-------- Bloco de texto --------
07/10/2011

do egito à américa, um só grito: ocupar, colapsar, transformar

No texto  a besta agonizante começa a escoicear, publicado em janeiro, eu alertava para o equívoco de se julgar indistintamente o povo americano, nos dias de hoje,  como totalmente conformado, alienado e individualista,  lembrando a sua trajetória de posturas libertárias e de enfrenatamentos, enfim lembrava o erro de se confundir o povo americano com as suas elites e os seus apêndices oriundos de uma certa classe média (esses grupos sociais vivem obcecados na sua constrangedora postura de imitadora sem identidade própria, seja lá na América, seja aqui em terras tupiniquins):   

"(...) Mas por mais que a nação americana esteja longe de um histórico de lutas e de tentativas de revoluções socialistas - ao contrário dos países da Europa e de tantos países do chamado terceiro mundo - isso não significa que as elites consigam manter para sempre o povo americano como uma massa amorfa, consumista, barulhenta, despersonalizada, pretensiosa e desconectada das realidades dos diferentes povos do mundo.
Há, sim, um histórico de lutas populares nos Estados Unidos, principalmente no começo do século XX; há,sim, uma tradição libertária em vastos contingentes do povo americano, que culminou inclusive nas lutas antiguerra da década de 60 e nas jamais esquecidas e inigualadas manifestações da geração da contracultura.
--------
### [Instrução]
Responda com base no texto sobre o povo americano:
(a) Qual é o título do texto publicado em janeiro que o autor menciona?
(b) Em que período, segundo o trecho citado, houve principalmente lutas populares nos Estados Unidos?
(c) De que década são as lutas antiguerra mencionadas?
-------- Dados disponíveis --------
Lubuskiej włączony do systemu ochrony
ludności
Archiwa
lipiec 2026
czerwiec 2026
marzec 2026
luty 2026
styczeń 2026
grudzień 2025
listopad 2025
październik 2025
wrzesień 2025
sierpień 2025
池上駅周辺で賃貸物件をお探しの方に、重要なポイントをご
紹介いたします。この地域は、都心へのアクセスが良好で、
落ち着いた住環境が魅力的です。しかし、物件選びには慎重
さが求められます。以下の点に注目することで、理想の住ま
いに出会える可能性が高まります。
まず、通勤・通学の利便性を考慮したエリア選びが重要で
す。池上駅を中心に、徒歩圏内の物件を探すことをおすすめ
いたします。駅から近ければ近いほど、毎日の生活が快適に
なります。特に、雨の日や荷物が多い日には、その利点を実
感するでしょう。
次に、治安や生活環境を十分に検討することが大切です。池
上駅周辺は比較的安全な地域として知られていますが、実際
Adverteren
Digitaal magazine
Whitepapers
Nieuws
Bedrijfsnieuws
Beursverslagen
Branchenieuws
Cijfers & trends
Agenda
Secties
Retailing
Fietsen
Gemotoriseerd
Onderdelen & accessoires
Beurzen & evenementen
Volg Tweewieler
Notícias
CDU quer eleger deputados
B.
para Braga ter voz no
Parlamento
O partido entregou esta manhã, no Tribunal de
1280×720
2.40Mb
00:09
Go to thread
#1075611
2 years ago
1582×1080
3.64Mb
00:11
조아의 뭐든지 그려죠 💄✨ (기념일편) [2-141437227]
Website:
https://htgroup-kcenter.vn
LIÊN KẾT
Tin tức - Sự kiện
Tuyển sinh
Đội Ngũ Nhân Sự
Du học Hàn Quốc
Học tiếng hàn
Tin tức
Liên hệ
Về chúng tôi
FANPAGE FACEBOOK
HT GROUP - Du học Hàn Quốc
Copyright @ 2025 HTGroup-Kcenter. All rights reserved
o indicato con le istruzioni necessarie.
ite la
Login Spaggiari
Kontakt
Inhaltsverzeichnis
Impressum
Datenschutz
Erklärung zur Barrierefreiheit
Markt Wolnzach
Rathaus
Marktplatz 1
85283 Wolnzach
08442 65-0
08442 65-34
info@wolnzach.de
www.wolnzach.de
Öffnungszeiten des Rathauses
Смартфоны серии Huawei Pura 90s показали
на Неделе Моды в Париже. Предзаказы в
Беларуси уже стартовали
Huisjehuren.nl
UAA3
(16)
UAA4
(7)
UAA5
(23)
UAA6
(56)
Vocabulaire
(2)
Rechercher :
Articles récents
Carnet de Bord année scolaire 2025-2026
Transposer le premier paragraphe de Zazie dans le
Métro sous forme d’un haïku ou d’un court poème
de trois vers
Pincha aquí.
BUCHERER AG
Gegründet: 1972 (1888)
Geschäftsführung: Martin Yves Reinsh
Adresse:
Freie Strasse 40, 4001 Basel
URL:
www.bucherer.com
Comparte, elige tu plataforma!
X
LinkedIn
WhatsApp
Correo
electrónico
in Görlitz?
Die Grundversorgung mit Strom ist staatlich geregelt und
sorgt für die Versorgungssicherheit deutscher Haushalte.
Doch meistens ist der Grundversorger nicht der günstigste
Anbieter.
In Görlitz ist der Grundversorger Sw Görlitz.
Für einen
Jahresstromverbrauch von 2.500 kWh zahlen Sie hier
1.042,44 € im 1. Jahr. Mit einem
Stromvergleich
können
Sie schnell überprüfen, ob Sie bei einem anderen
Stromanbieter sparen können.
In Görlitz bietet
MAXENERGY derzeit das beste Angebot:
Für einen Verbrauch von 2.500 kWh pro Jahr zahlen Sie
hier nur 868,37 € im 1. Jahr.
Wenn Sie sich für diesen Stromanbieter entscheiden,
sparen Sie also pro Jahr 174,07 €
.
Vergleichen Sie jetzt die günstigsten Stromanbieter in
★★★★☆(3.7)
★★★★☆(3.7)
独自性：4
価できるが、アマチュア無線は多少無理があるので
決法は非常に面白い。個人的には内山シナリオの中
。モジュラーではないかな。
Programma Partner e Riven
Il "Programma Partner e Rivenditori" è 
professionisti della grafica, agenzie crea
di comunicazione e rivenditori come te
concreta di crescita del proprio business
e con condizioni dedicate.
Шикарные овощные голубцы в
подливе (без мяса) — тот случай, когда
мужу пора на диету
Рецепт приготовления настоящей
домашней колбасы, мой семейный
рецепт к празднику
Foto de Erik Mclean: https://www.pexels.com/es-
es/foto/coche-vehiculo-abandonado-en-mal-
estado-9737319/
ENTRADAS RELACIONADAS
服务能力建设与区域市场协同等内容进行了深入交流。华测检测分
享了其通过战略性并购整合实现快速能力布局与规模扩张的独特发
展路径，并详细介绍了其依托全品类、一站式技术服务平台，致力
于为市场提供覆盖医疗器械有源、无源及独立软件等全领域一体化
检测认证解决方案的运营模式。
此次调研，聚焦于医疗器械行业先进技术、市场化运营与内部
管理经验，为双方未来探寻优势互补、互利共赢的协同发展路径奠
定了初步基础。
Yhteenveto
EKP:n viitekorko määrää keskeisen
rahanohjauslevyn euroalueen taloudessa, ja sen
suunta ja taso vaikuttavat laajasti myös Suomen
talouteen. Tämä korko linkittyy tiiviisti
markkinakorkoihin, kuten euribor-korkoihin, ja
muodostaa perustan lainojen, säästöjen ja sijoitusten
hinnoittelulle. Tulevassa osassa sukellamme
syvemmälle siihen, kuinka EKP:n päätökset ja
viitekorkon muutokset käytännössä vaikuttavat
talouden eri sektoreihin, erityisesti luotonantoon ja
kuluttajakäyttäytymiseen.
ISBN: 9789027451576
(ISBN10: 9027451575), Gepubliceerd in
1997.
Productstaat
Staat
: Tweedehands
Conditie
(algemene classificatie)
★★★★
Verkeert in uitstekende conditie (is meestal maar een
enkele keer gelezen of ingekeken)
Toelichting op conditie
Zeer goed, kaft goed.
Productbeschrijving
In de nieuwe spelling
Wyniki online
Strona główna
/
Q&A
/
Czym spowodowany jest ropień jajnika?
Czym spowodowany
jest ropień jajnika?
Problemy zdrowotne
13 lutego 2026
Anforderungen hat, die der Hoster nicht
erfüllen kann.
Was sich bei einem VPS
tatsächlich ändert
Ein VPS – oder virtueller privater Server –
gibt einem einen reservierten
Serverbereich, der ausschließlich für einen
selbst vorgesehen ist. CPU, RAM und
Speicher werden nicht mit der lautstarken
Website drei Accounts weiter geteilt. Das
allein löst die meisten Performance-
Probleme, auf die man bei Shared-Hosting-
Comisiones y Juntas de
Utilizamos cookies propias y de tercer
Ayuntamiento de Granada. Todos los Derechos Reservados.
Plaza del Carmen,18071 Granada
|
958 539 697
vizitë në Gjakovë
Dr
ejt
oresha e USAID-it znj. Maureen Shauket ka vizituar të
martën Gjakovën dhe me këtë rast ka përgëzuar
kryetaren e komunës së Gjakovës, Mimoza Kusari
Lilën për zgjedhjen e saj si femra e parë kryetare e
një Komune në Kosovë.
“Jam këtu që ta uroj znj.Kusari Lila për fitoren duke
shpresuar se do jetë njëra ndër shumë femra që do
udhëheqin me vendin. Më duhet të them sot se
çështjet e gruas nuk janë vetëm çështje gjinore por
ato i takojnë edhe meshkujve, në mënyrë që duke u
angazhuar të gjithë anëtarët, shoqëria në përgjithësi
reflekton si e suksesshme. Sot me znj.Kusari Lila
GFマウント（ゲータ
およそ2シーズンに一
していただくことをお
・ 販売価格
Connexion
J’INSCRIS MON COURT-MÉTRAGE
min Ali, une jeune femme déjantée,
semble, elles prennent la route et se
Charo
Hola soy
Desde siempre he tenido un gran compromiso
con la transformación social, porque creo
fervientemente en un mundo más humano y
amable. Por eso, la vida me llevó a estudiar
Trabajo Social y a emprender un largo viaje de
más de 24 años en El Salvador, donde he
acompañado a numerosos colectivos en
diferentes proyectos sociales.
--------
### [Resposta escrita]
(a) "a besta agonizante começa a escoicear"
(b) No começo do século XX.
(c) Da década de 60.